What society puts on you vs reality

One of the things I really struggle with both in pregnancy, and since giving birth, is the image society and mainly the media give you about how it’s meant to be. For example, in pregnancy many mums expect all their nausea/ sickness to disappear overnight at 13 weeks, and to suddenly start “glowing”. Pregnancy is built up in the media to be this most amazing period in your life, full of amazing hair, skin and nails, looking amazing and feeling fantastic while growing this new life inside you.

I can honestly say in all 3 of my pregnancies I have never felt “glowing”. I’ve felt exhausted, fat, nauseous to the point of wishing I was being sick, gestational diabetes requiring insulin. I’ve had a pelvis struggling to stay together, a baby spending the pregnancy sat on my sciatic nerve, a baby that kept having kidneys that were too full at each scan, so they kept having to check. Each of the 3 has been stressful for different reasons (and yes maybe I was mad choosing to go through it again?!) Each time was 9 months of struggle.

It’s meant to be a time when you start to bond with you baby. With my last 2 pregnancies I had reduced movements., which actually makes this bonding difficult. In fact with my last pregnancy, I barely felt any movement from 28 weeks, so bonding was really hard. The only thing that helped, were the regular scans that I had for the diabetes. At no point was it a period where I felt I met societies pictures of a glowing and radiant mother to be.

Maybe I am a lucky one, in that the actual births have all been quick. Although this again has it’s own issues. I manage to avoid the perceived 24+ hours of crazy pain, screaming for an epidural, etc etc. I will admit there are certain points when my language would be more explicit than normal, and times near the end when I thought I couldn’t cope with any more pain. But I can’t complain.

But then comes the period of becoming a mummy to a newborn. The fourth trimester. The other period where the media makes out you should be glowing with the joys of your newborn, enjoy showing them off to the world, let the world smother them with love too. Well I’ve never experienced this either. I am currently nearing the end of the fourth trimester for the third, and final, time. I can say that the last 11 weeks have been a challenge. There are days when I struggle to get up and get dressed and function. Days when I have just kept myself hidden away from the world. I still struggle to let others hold my precious, beautiful daughter. I am tired. My husband is tired. Broken night after broken night takes its toll. Night after night with a baby lying on one or other of you for the whole night is exhausting. Yes, it’s what you sign up for in one sense, but it’s not the reality.
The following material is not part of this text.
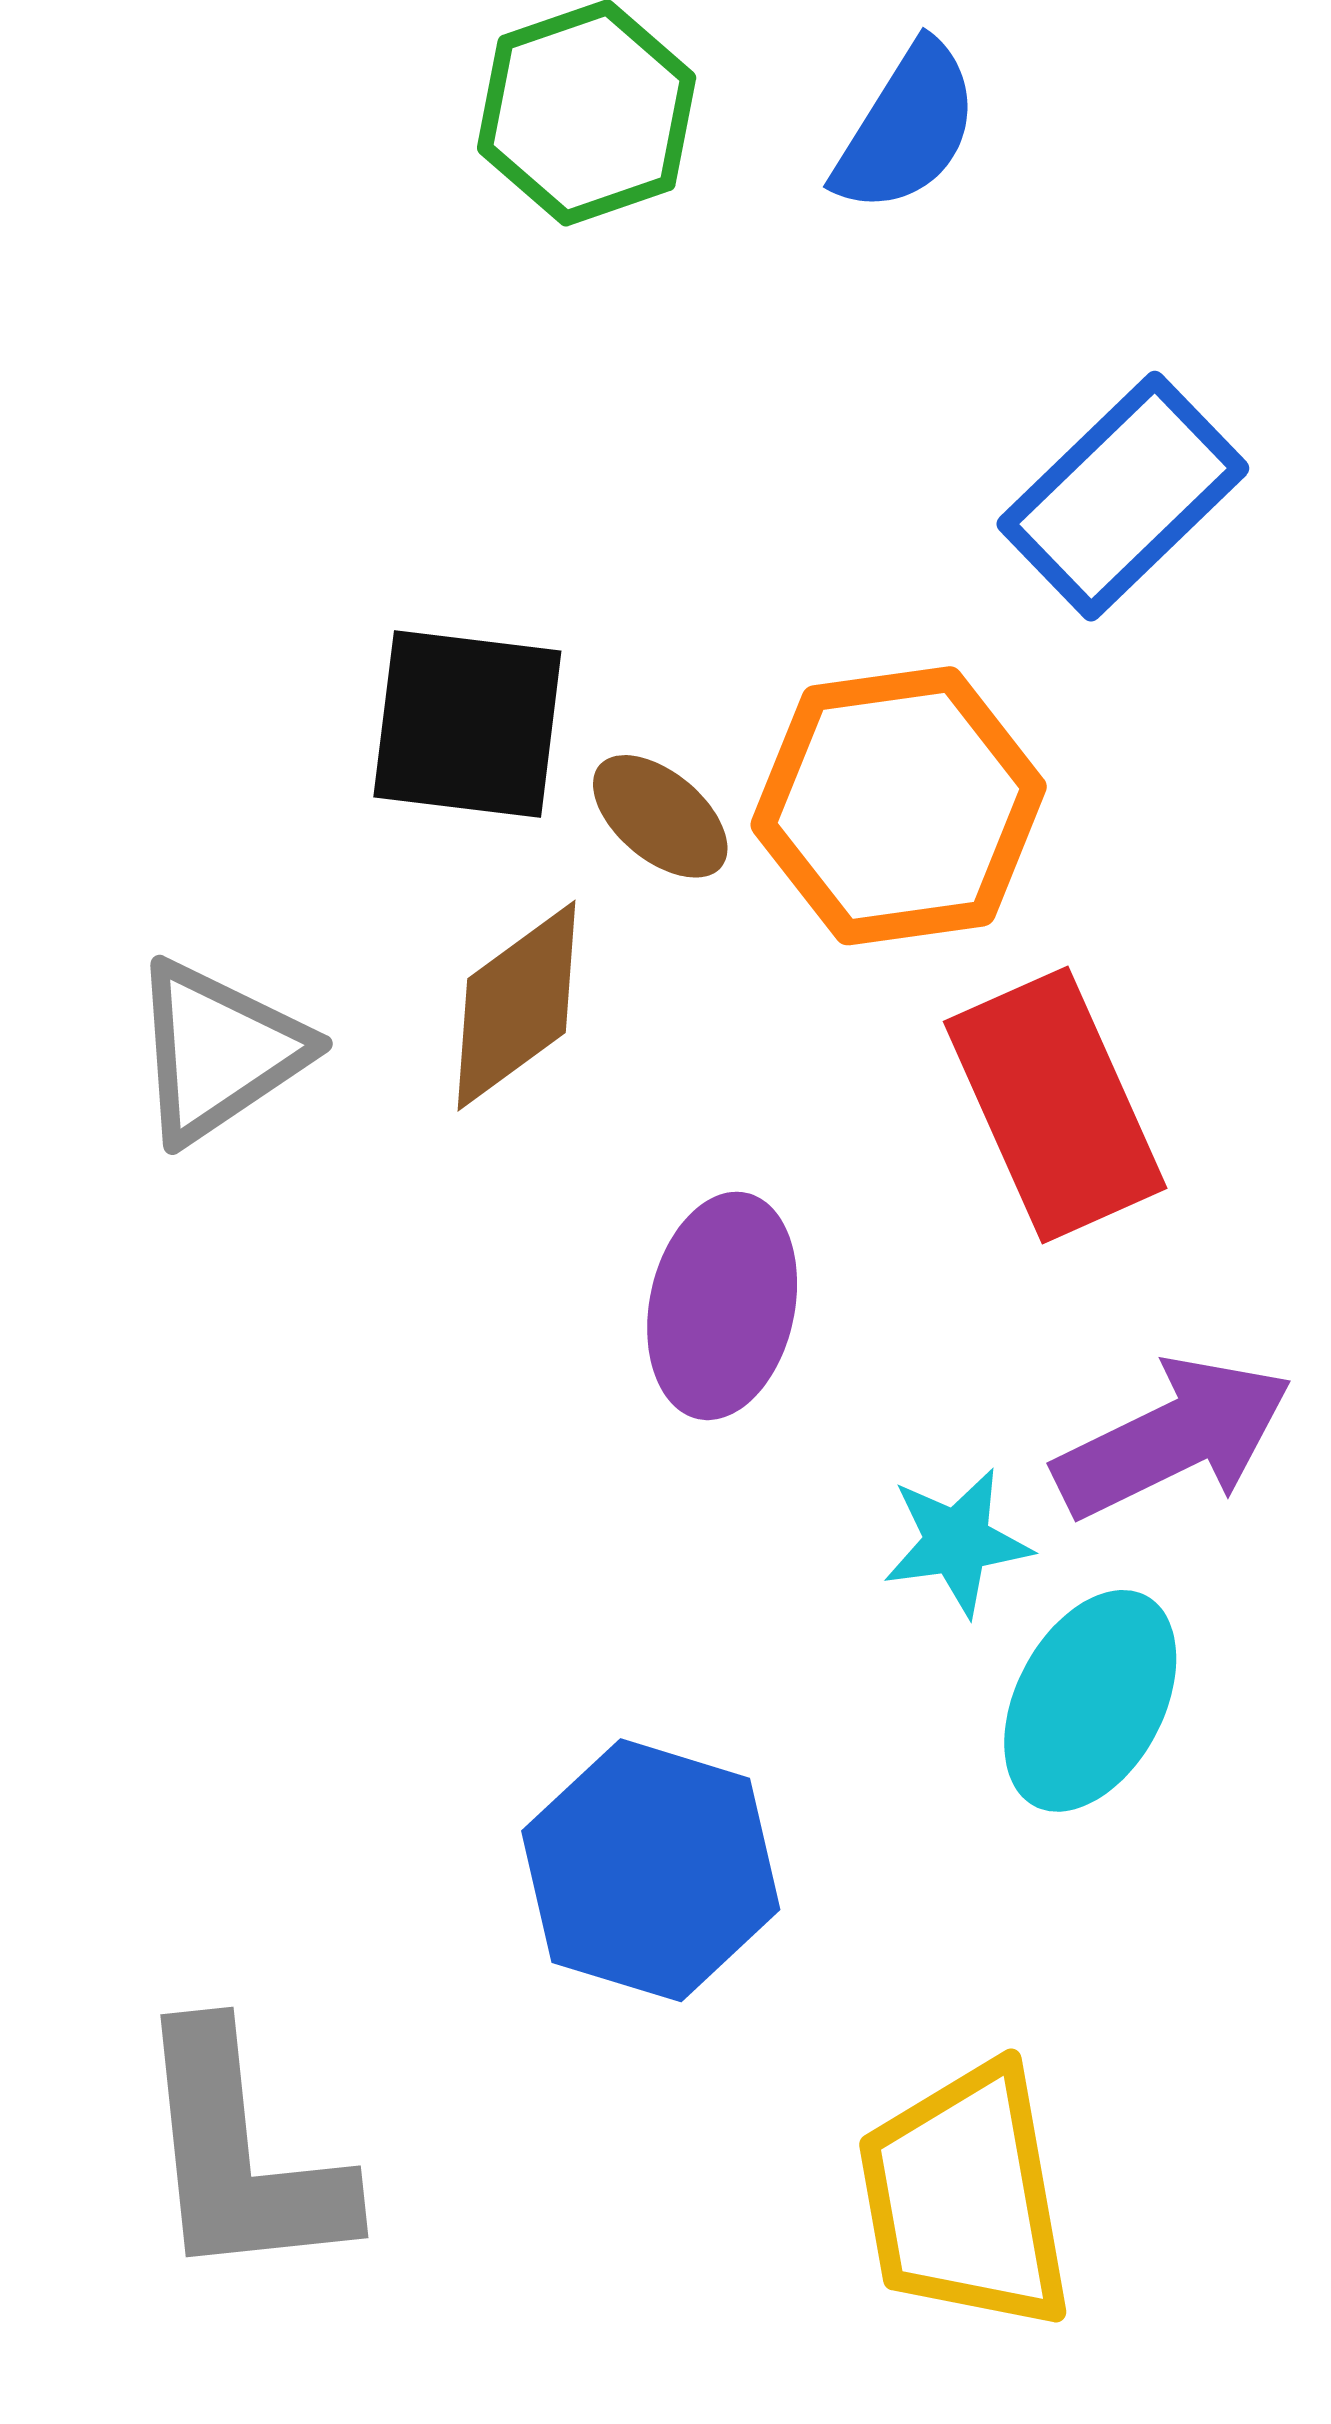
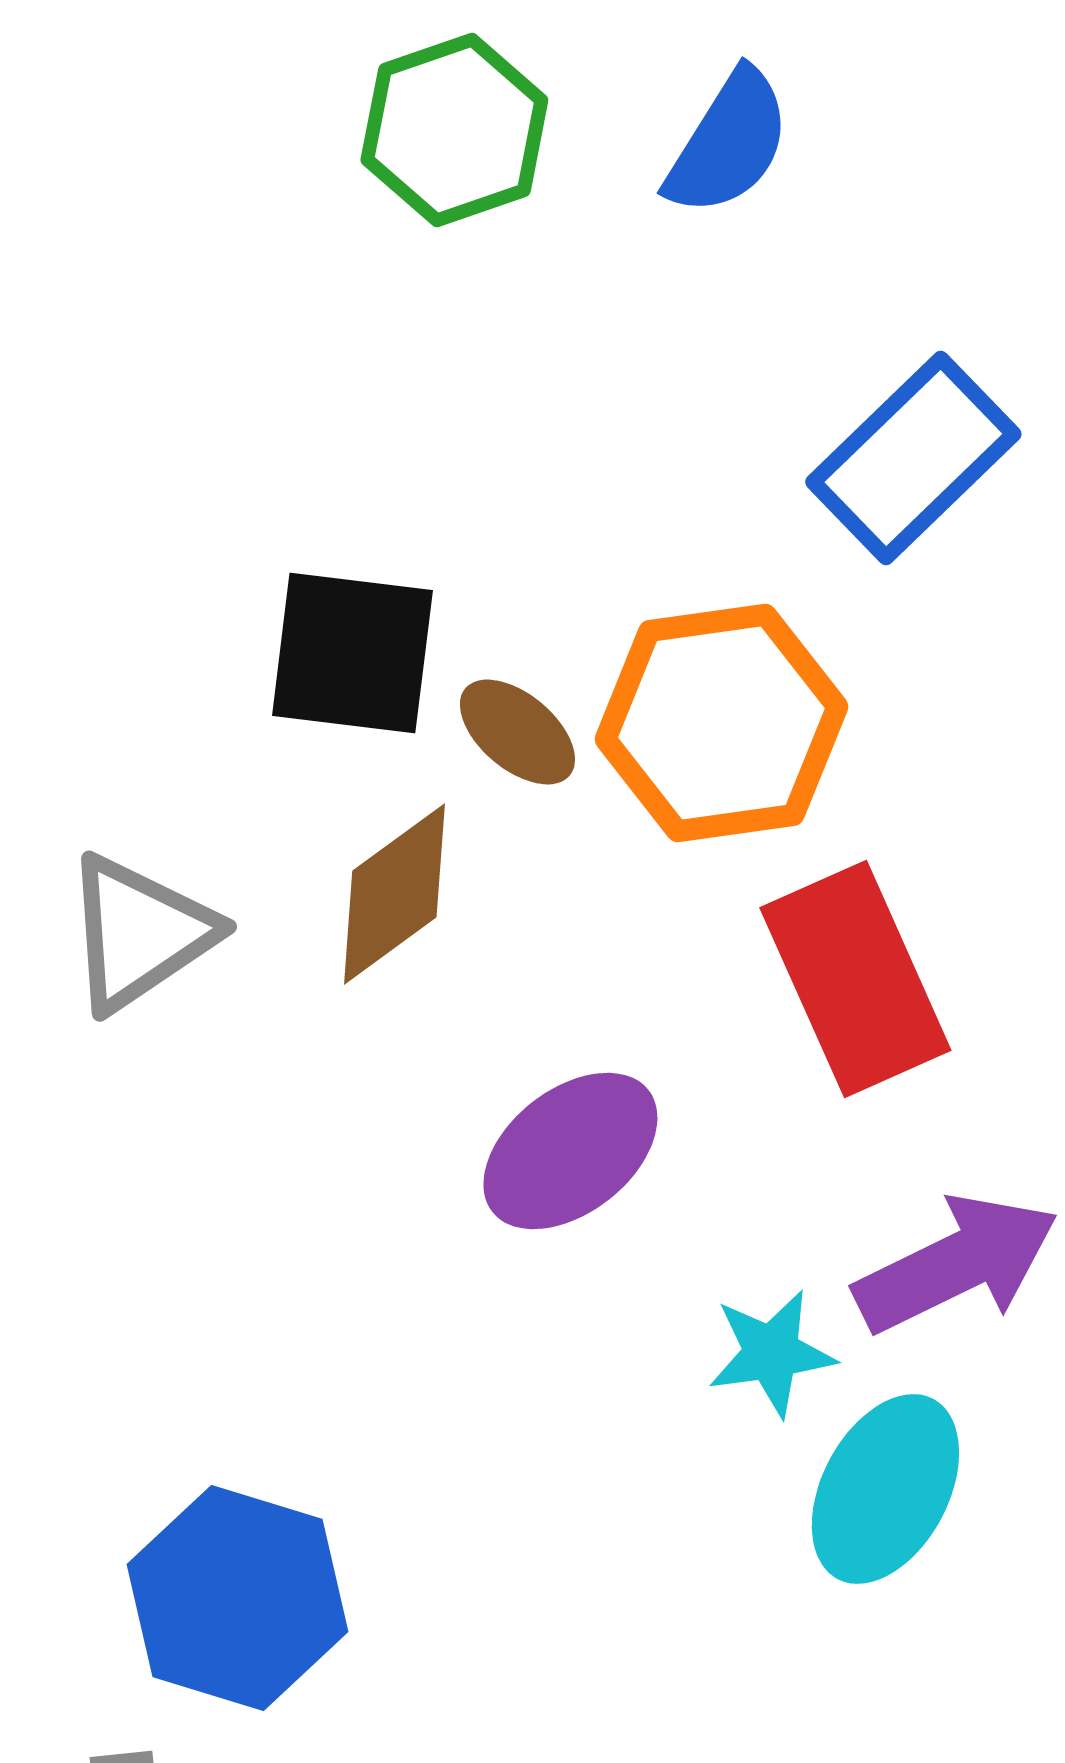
purple ellipse: (722, 1306) -> (570, 1151), turned 40
blue hexagon: (651, 1870) -> (237, 1598), moved

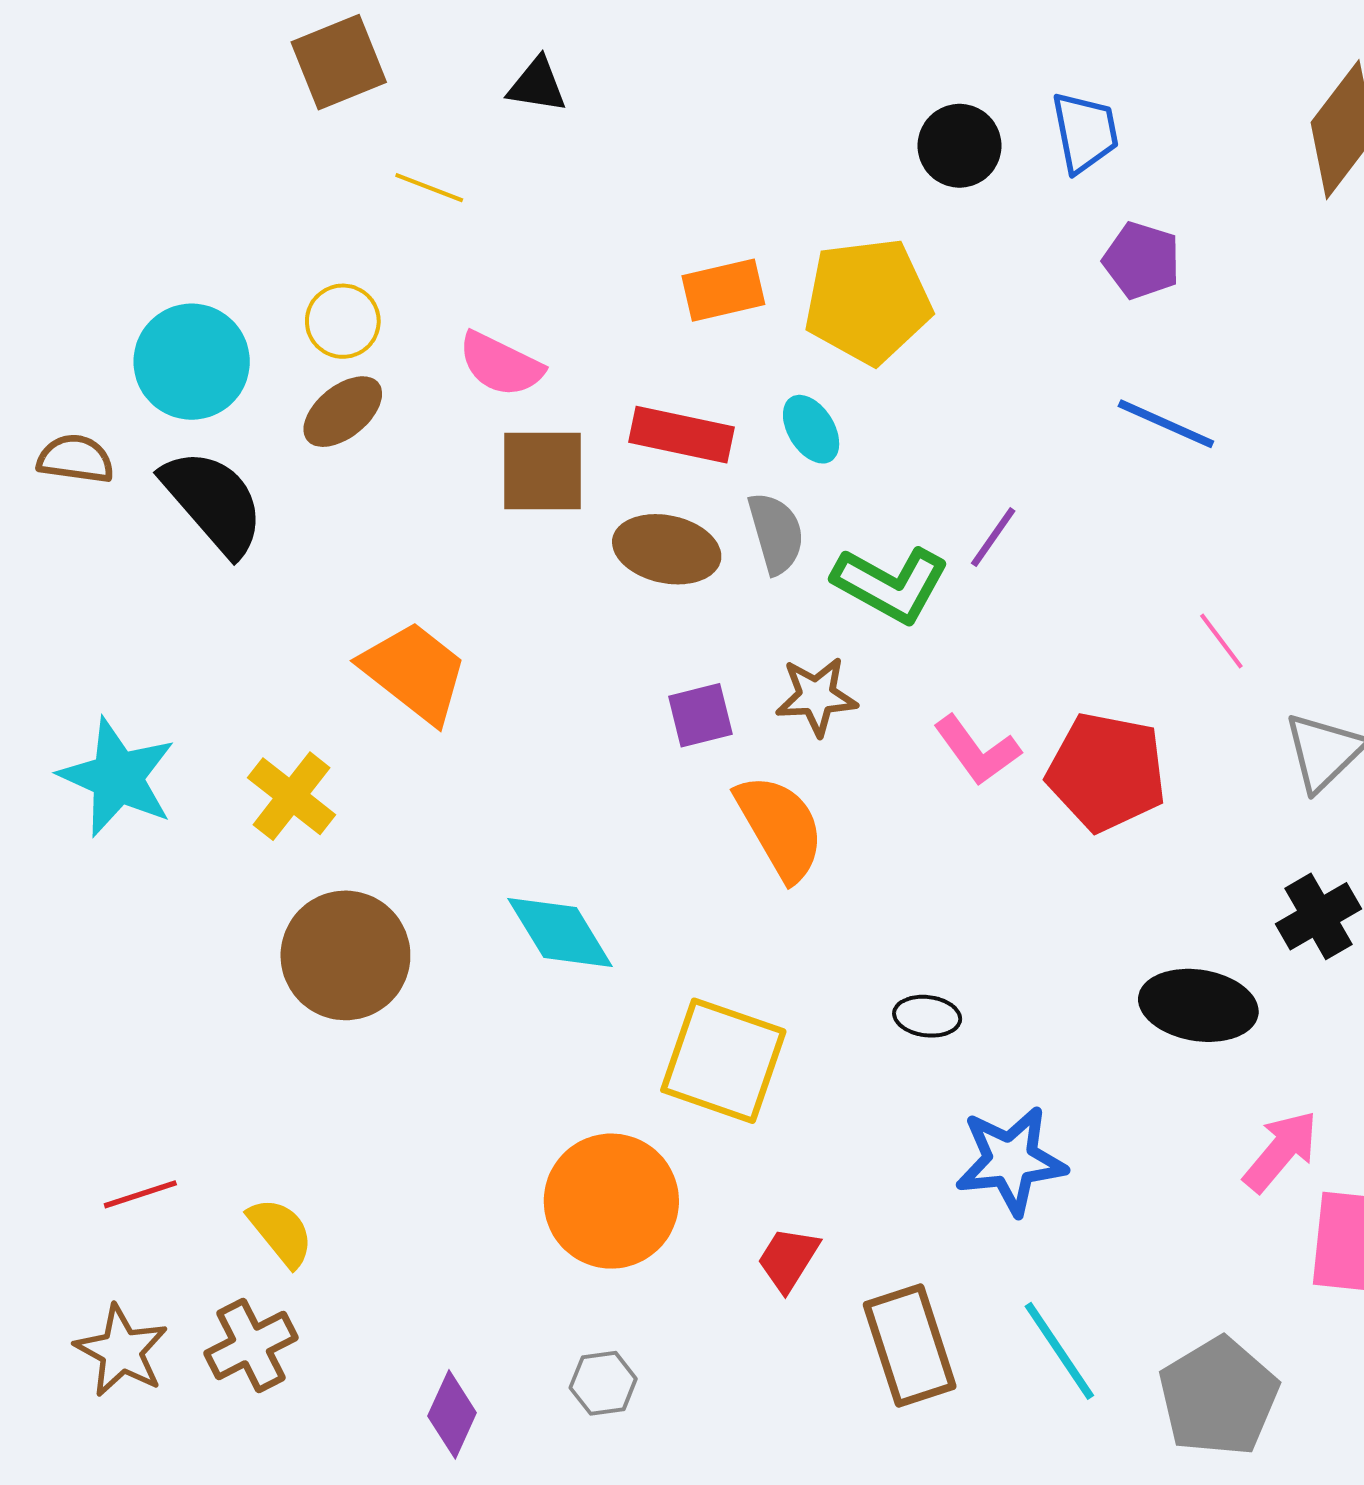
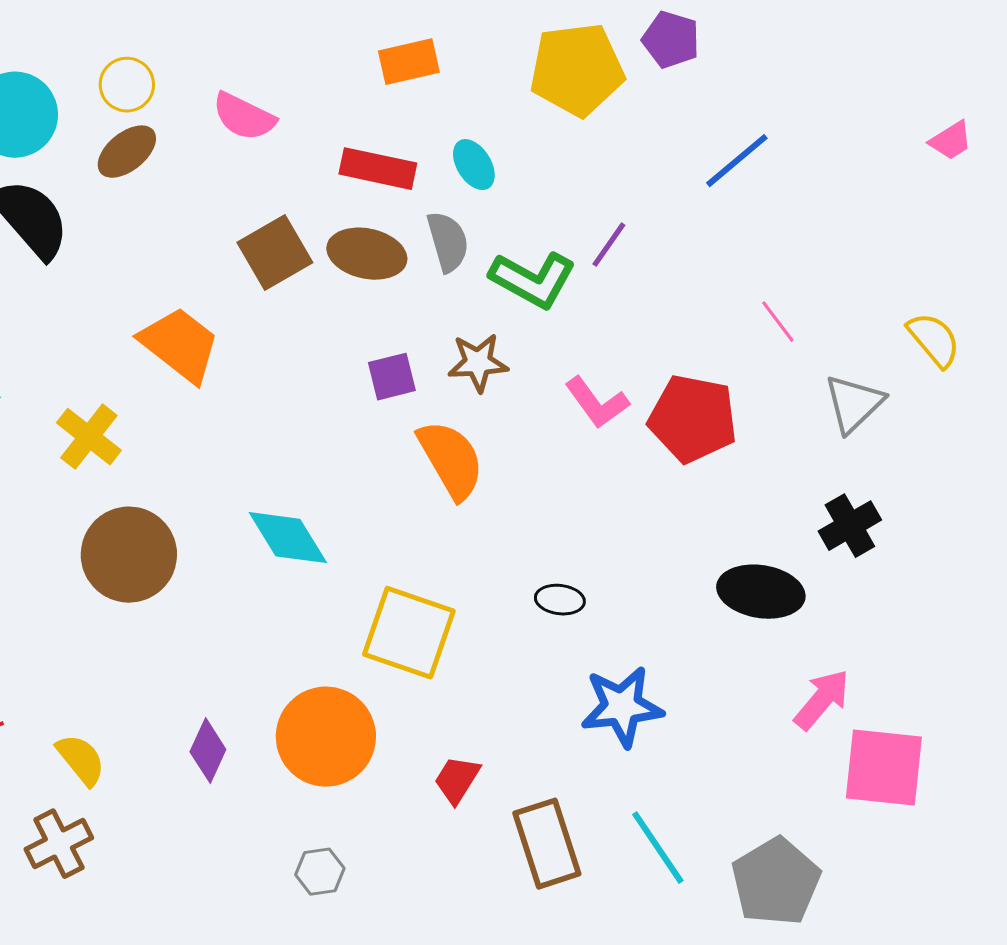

I wouldn’t be without any of my children, but I wish the media and society would change their expectations on mums to be and new mums. It doesn’t matter if you are a first or a fifth time mum. It still comes with challenges and sturggles as well as the joys and smiles that make every day worth while.

One thought on “What society puts on you vs reality”

  1. So true Rachel. I remember giving birth the first time and expecting that “overwhelming rush of emotion and love when you first see you newborn” that everyone seems to talk about. It didn’t hapen. I felt absolute relief that the labour was over but as for the baby on my chest… he was skinny and bony and felt strange and I almost felt like it wasn’t real, but not in a good way. I felt guilty and disappointed about that and I can’t say it got any better quickly — repeated bouts of mastitis and what felt like constant crying (from both baby and me) ensured it took a long time to feel rushes of love. The expectation that things will be wonderful makes it so much harder when it’s not.